Study material:
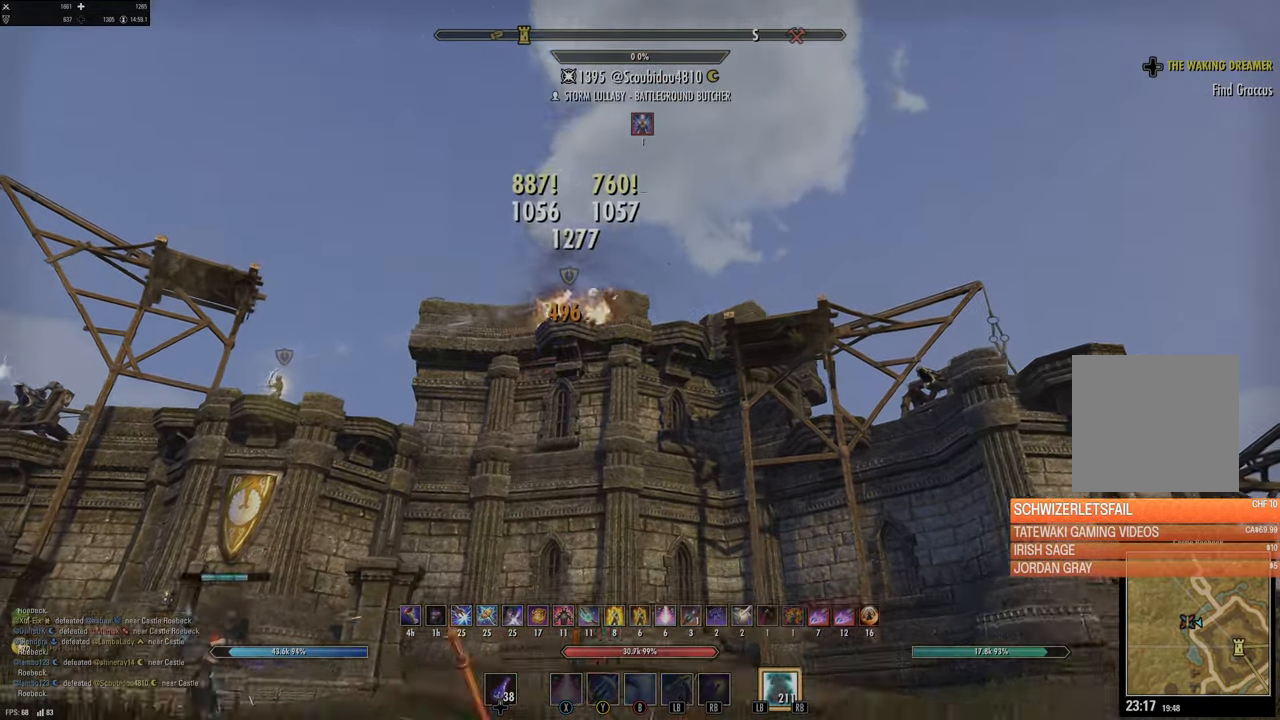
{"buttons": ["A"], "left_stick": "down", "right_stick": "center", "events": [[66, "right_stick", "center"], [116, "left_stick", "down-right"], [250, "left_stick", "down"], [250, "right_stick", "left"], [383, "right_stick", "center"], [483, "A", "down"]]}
--
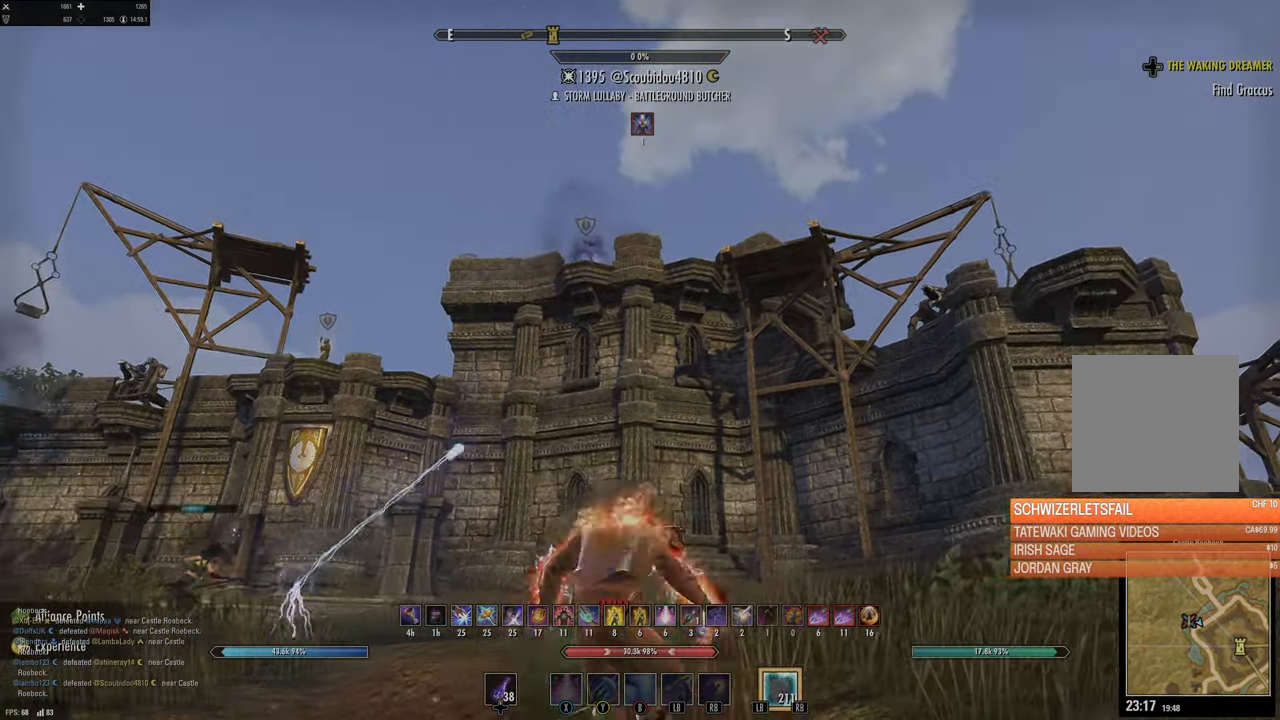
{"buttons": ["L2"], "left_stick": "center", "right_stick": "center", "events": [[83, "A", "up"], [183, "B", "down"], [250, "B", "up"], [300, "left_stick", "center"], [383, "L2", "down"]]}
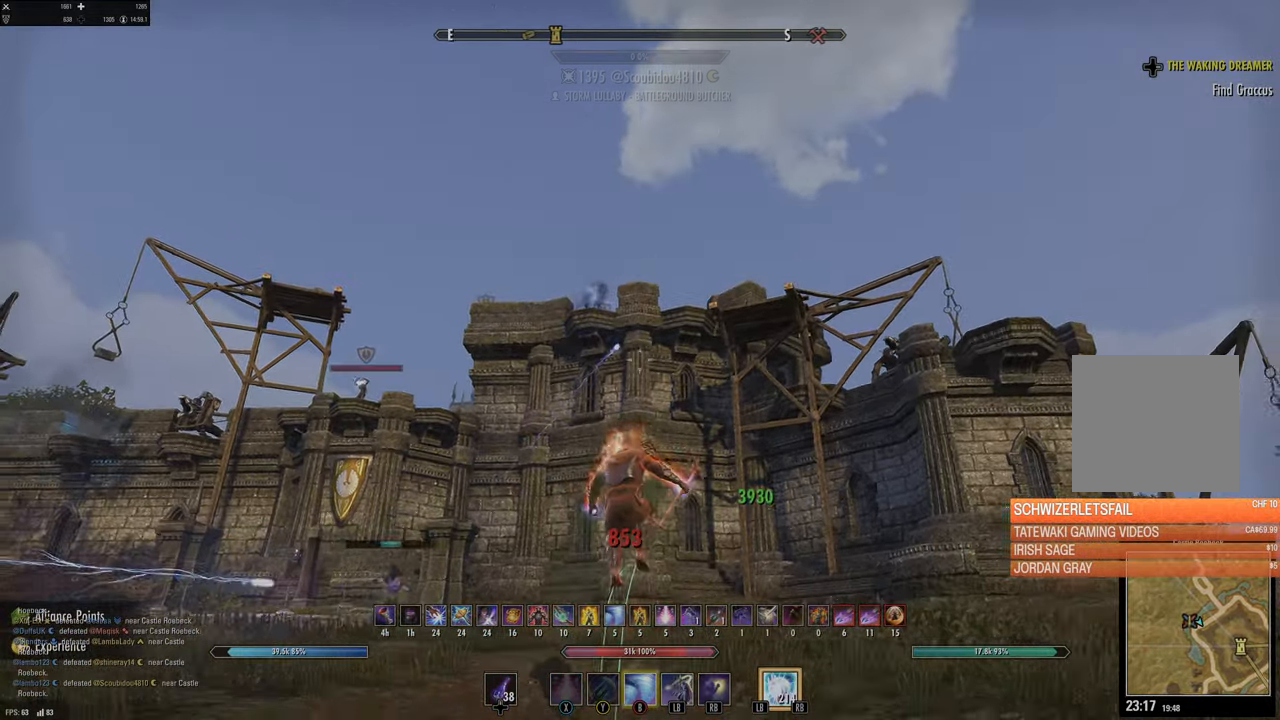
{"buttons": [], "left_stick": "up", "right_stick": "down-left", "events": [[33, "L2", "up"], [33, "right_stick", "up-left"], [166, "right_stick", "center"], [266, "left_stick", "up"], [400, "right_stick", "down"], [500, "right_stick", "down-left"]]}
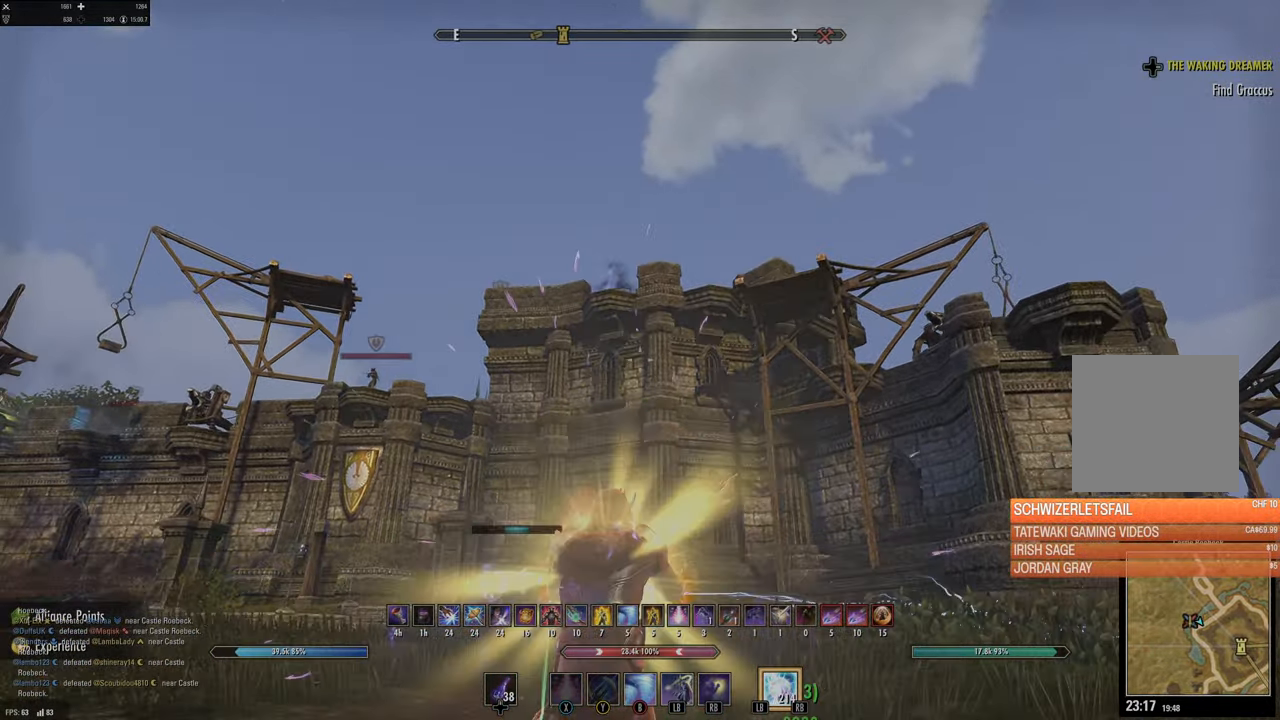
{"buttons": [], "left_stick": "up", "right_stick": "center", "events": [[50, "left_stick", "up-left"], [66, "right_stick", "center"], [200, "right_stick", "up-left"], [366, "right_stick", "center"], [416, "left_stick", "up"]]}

Description of the task:
Only lines with the word "down" are wanted, so copy each one from the records.

Answer below:
{"buttons": ["A"], "left_stick": "down", "right_stick": "center", "events": [[66, "right_stick", "center"], [116, "left_stick", "down-right"], [250, "left_stick", "down"], [250, "right_stick", "left"], [383, "right_stick", "center"], [483, "A", "down"]]}
{"buttons": ["L2"], "left_stick": "center", "right_stick": "center", "events": [[83, "A", "up"], [183, "B", "down"], [250, "B", "up"], [300, "left_stick", "center"], [383, "L2", "down"]]}
{"buttons": [], "left_stick": "up", "right_stick": "down-left", "events": [[33, "L2", "up"], [33, "right_stick", "up-left"], [166, "right_stick", "center"], [266, "left_stick", "up"], [400, "right_stick", "down"], [500, "right_stick", "down-left"]]}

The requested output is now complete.